Quanto alla cocaina, essa è ancora più diffusa nell’Europa occidentale e meridionale ma prende sempre più piede nell’Europa orientale, secondo questa tipologia di studi che, come ha spiegato il direttore dell’Emcdda Alexis Goosdeel, «negli ultimi dieci anni è passata da una tecnica sperimentale a strumento consolidato per il monitoraggio del consumo di droghe illegali in Europa». L’unica sostanza i cui residui sono diminuiti un po’ ovunque è l’Mdma, utilizzato soprattutto dai giovanissimi nei rave e nei luoghi del loisir.
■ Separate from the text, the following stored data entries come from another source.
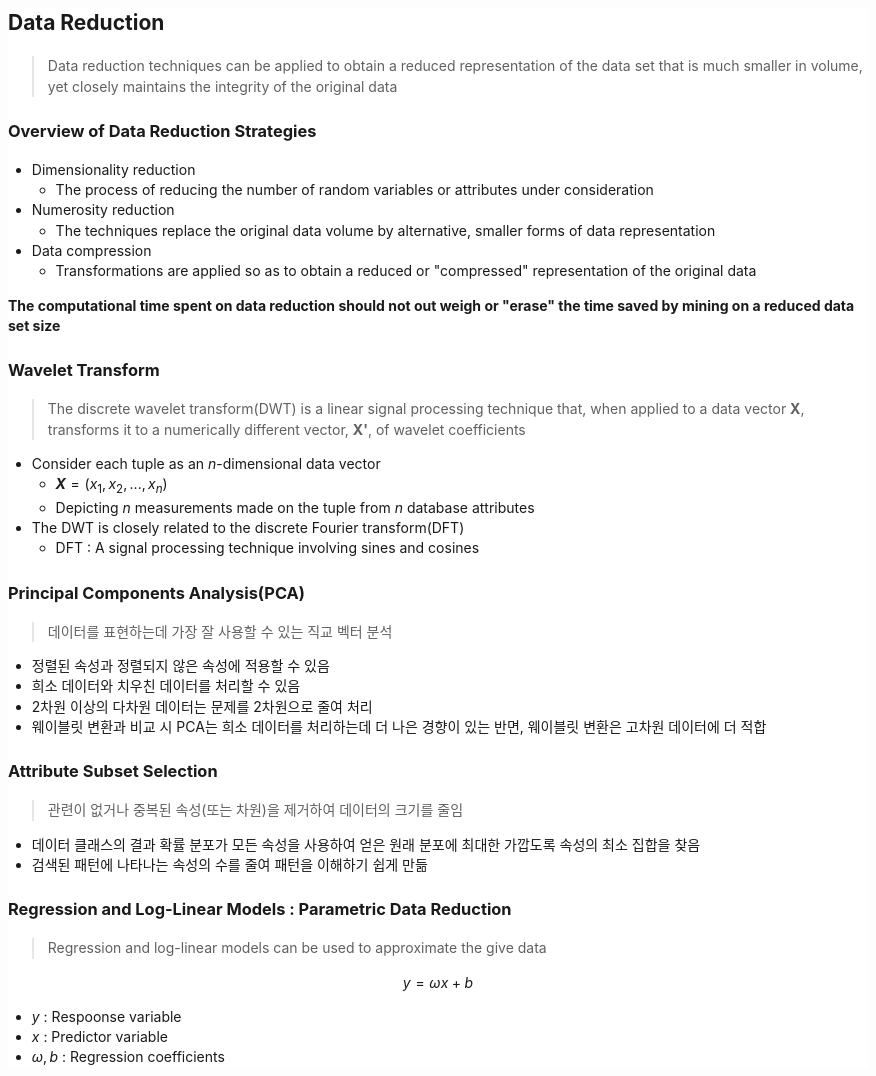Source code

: ## Data Reduction

> Data reduction techniques can be applied to obtain a reduced representation of the data set that is much smaller in volume, yet closely maintains the integrity of the original data

### Overview of Data Reduction Strategies

+ Dimensionality reduction
  + The process of reducing the number of random variables or attributes under consideration
+ Numerosity reduction
  + The techniques replace the original data volume by alternative, smaller forms of data representation
+ Data compression
  + Transformations are applied so as to obtain a reduced or "compressed" representation of the original data


**The computational time spent on data reduction should not out weigh or "erase" the time saved by mining on a reduced data set size**

### Wavelet Transform

> The discrete wavelet transform(DWT) is a linear signal processing technique that, when applied to a data vector **X**, transforms it to a numerically different vector, **X'**, of wavelet coefficients

+ Consider each tuple as an $n$-dimensional data vector
  + **$X$**$=(x_1,x_2,...,x_n)$
  + Depicting $n$ measurements made on the tuple from $n$ database attributes
+ The DWT is closely related to the discrete Fourier transform(DFT)
  + DFT : A signal processing technique involving sines and cosines

### Principal Components Analysis(PCA)

> 데이터를 표현하는데 가장 잘 사용할 수 있는 직교 벡터 분석

+ 정렬된 속성과 정렬되지 않은 속성에 적용할 수 있음
+ 희소 데이터와 치우친 데이터를 처리할 수 있음
+ 2차원 이상의 다차원 데이터는 문제를 2차원으로 줄여 처리
+ 웨이블릿 변환과 비교 시 PCA는 희소 데이터를 처리하는데 더 나은 경향이 있는 반면, 웨이블릿 변환은 고차원 데이터에 더 적합

### Attribute Subset Selection

> 관련이 없거나 중복된 속성(또는 차원)을 제거하여 데이터의 크기를 줄임

+ 데이터 클래스의 결과 확률 분포가 모든 속성을 사용하여 얻은 원래 분포에 최대한 가깝도록 속성의 최소 집합을 찾음
+ 검색된 패턴에 나타나는 속성의 수를 줄여 패턴을 이해하기 쉽게 만듦

### Regression and Log-Linear Models : Parametric Data Reduction

> Regression and log-linear models can be used to approximate the give data

$$
y=\omega x+b
$$

+ $y$ : Respoonse variable
+ $x$ : Predictor variable
+ $\omega ,b$ : Regression coefficients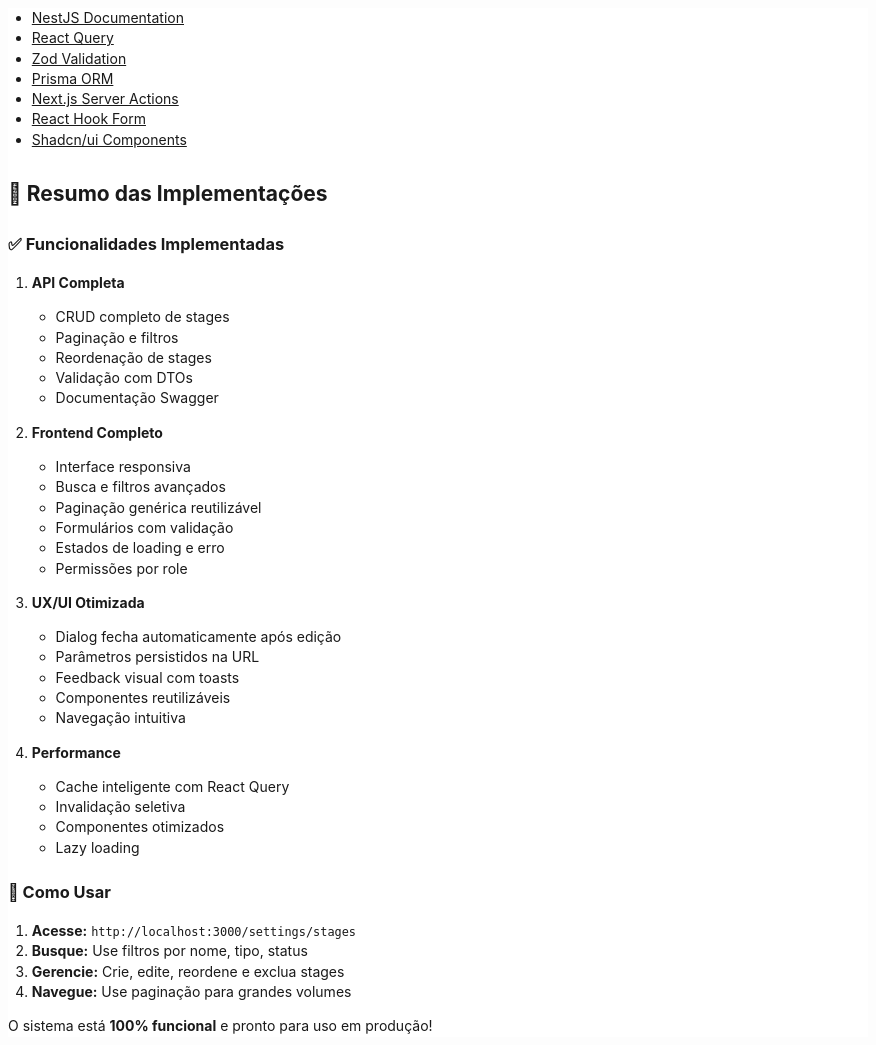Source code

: - [NestJS Documentation](https://docs.nestjs.com/)
- [React Query](https://tanstack.com/query/latest)
- [Zod Validation](https://zod.dev/)
- [Prisma ORM](https://www.prisma.io/docs)
- [Next.js Server Actions](https://nextjs.org/docs/app/building-your-application/data-fetching/server-actions)
- [React Hook Form](https://react-hook-form.com/)
- [Shadcn/ui Components](https://ui.shadcn.com/)

## 🎯 Resumo das Implementações

### ✅ Funcionalidades Implementadas

1. **API Completa**
   - CRUD completo de stages
   - Paginação e filtros
   - Reordenação de stages
   - Validação com DTOs
   - Documentação Swagger

2. **Frontend Completo**
   - Interface responsiva
   - Busca e filtros avançados
   - Paginação genérica reutilizável
   - Formulários com validação
   - Estados de loading e erro
   - Permissões por role

3. **UX/UI Otimizada**
   - Dialog fecha automaticamente após edição
   - Parâmetros persistidos na URL
   - Feedback visual com toasts
   - Componentes reutilizáveis
   - Navegação intuitiva

4. **Performance**
   - Cache inteligente com React Query
   - Invalidação seletiva
   - Componentes otimizados
   - Lazy loading

### 🚀 Como Usar

1. **Acesse:** `http://localhost:3000/settings/stages`
2. **Busque:** Use filtros por nome, tipo, status
3. **Gerencie:** Crie, edite, reordene e exclua stages
4. **Navegue:** Use paginação para grandes volumes

O sistema está **100% funcional** e pronto para uso em produção!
Se questo è il contesto in cui viviamo in Europa, la war on drugs che ancora si combatte novecentescamente in Italia mostra tutte le sue crepe. Walter De Benedetto, che da 36 anni è affetto da artrite reumatoide e che l’anno scorso ha dovuto affrontare un processo per aver coltivato in casa alcune piantine per curarsi, torna, come aveva già fatto nel 2019 e nel 2020, a rivolgersi alle istituzioni per chiedere una «legge più giusta, per chi ne ha bisogno per alleviare il dolore, per chi è costretto a rivolgersi alle piazze di spaccio». «Ci sentiamo scoraggiati perché sembra che il nostro Stato preferisca lasciare 6 milioni di consumatori nelle mani della criminalità organizzata anziché permettergli di coltivarsi in casa le proprie piantine», aggiunge nel messaggio consegnato tramite il Comitato Cannabis Legale formato da Meglio Legale, Associazione Coscioni e Forum Droghe. De Benedetto ricorda che, a novembre a Genova, la Conferenza governativa sulle droghe si è conclusa facendo proprie «molte delle proposte che da anni la società civile avanza».

Dunque, «calendarizzare e approvare questo ddl sarebbe in linea con le raccomandazioni del governo». In effetti il testo sul quale ieri si è conclusa la discussione generale in commissione e che attende ora di essere emendato, legalizza la coltivazione domestica di 4 piantine di marijuana al massimo, inserisce la fattispecie di reato di lieve entità per i casi meno gravi di violazione dell’art. 73 della 3039/90, elimina la sanzione amministrativa (ritiro della patente) per i consumatori e sostituisce il carcere con lavori socialmente utili quando a produrre o spacciare sostanze è una persona tossicodipendente.

«Sono dalla tua parte, mi batto con te», risponde a De Benedetto il deputato M5S Mario Perantoni, presidente della commissione Giustizia che ha messo a punto il testo base e lo giudica un buon inizio perché, dice, «vuole guardare proprio a coloro che, come te, potrebbero avere una migliore qualità della vita se fossero superate preclusioni ideologiche incomprensibili».